Prep 20 mins
Cook 2 hrs
High tea was a hearty farmhouse meal that began with cold meats or pies with salad and bread and butter and progressed through scones, teabread and jelly or trifle to finish up with a rich fruit-filled cake.
- 5 ounces butter
- 6 tablespoons golden syrup
- 8 ounces raisins
- 8 ounces currants
- 8 ounces sultanas
- 4 ounces chopped dates
- 1 finely grated lemon, rind of
- 1⁄4 pint milk
- 8 ounces flour
- 1 pinch salt
- 1 1⁄2 teaspoons mixed spice
- 1 teaspoon ground nutmeg
- 2 eggs, beaten
- 1⁄2 teaspoon bicarbonate of soda
- Set oven to 325 degrees Fahrenheit or Mark 3.

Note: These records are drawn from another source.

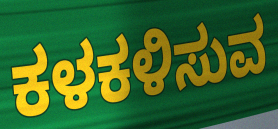
ಕಳಕಳಿಸುವ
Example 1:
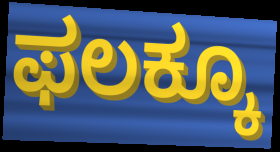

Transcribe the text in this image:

ಫಲಕ್ಕೂ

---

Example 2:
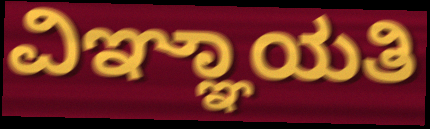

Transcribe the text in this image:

ವಿಞ್ಞಾಯತಿ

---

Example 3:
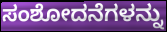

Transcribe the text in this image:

ಸಂಶೋದನೆಗಳನ್ನು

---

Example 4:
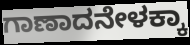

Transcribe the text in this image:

ಗಾಣಾದನೇಳಕ್ಕಾ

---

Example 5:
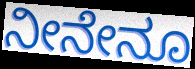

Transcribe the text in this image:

ನೀನೇನೂ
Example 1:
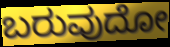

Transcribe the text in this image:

ಬರುವುದೋ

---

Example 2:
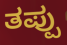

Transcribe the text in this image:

ತಪ್ಪು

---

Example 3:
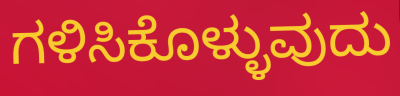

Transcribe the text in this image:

ಗಳಿಸಿಕೊಳ್ಳುವುದು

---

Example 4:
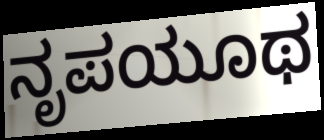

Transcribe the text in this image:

ನೃಪಯೂಥ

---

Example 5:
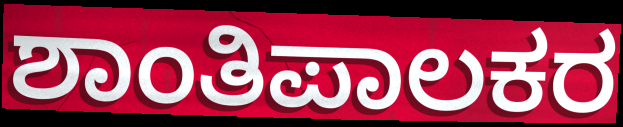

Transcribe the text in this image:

ಶಾಂತಿಪಾಲಕರ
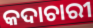
କଦାଚାରୀ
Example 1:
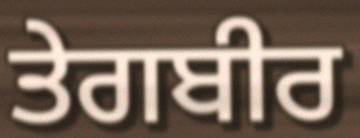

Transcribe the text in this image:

ਤੇਗਬੀਰ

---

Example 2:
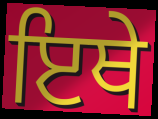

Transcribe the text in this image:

ਇਥੇ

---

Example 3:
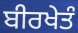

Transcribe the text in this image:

ਬੀਰਖੇਤੰ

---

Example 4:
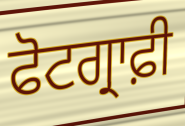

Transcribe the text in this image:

ਫੋਟਗ੍ਰਾਫ਼ੀ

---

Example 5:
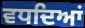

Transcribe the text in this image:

ਵਧਦਿਆਂ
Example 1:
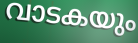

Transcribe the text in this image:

വാടകയും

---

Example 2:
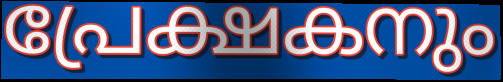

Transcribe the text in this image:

പ്രേക്ഷകനും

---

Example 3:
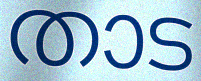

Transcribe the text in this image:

താട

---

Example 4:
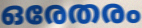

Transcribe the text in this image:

ഒരേതരം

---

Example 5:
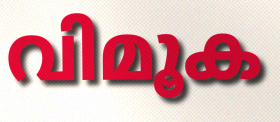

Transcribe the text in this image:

വിമൂക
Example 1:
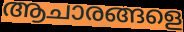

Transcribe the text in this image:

ആചാരങ്ങളെ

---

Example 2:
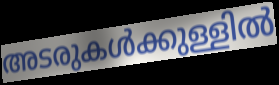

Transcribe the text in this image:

അടരുകൾക്കുള്ളിൽ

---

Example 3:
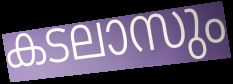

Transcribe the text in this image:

കടലാസും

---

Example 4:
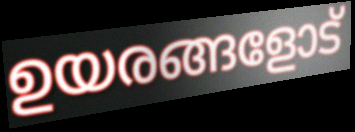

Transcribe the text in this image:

ഉയരങ്ങളോട്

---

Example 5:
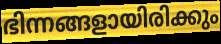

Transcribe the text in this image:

ഭിന്നങ്ങളായിരിക്കും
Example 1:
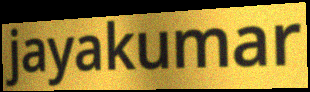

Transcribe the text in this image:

jayakumar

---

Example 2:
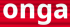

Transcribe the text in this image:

onga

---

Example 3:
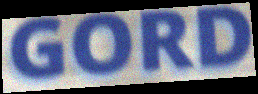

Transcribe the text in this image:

GORD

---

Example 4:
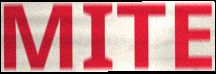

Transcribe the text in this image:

MITE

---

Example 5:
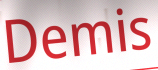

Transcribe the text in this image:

Demis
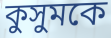
কুসুমকে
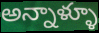
అన్నాళ్ళూ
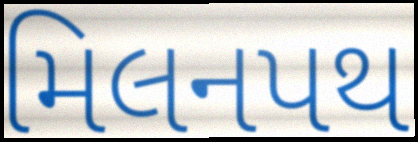
મિલનપથ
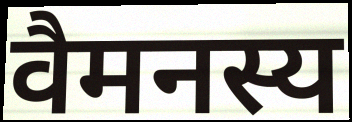
वैमनस्य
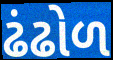
ઢંઢોળ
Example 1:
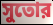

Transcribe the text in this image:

সুতোর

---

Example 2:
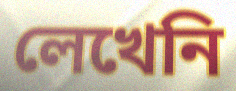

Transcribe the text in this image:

লেখেনি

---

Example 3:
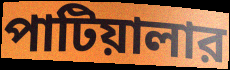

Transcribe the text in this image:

পাটিয়ালার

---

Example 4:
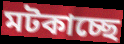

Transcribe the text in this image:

মটকাচ্ছে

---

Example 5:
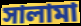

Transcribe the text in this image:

সালামা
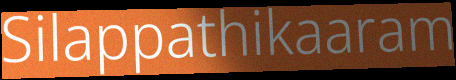
Silappathikaaram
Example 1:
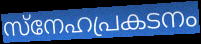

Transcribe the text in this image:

സ്നേഹപ്രകടനം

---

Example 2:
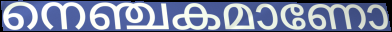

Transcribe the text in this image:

നെഞ്ചകമാണോ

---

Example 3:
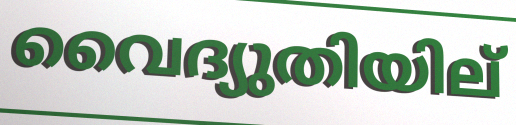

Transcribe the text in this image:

വൈദ്യുതിയില്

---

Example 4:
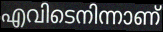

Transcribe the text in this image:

എവിടെനിന്നാണ്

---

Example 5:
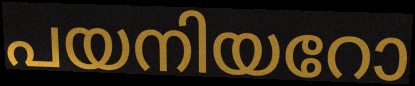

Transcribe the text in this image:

പയനിയറോ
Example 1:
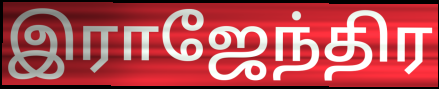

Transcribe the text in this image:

- Place the butter, syrup, fruit, lemon rind and milk in a saucepan and heat until the butter is melted. Simmer for 5 minutes, stirring gently. Allow to cool.
- Sieve together the flour, salt and spices into a bowl and make a well in the center.
- Beat the eggs lightly together, pour into the well, but do not stir in just yet.
- Add the soda to the butter mixture; pour into the well over the eggs and mix thoroughly.
- Turn into a 7 or 8 inch cake tin lined with buttered greaseproof paper and smooth over the top.
- Bake for 1 3/4 to 2 hours, covering the top with kitchen foil if it appears to be browning too quickly.
- Cool in the tin for 10 minutes, then turn out on to a wire rack.
- Remove the paper when the cake is cold.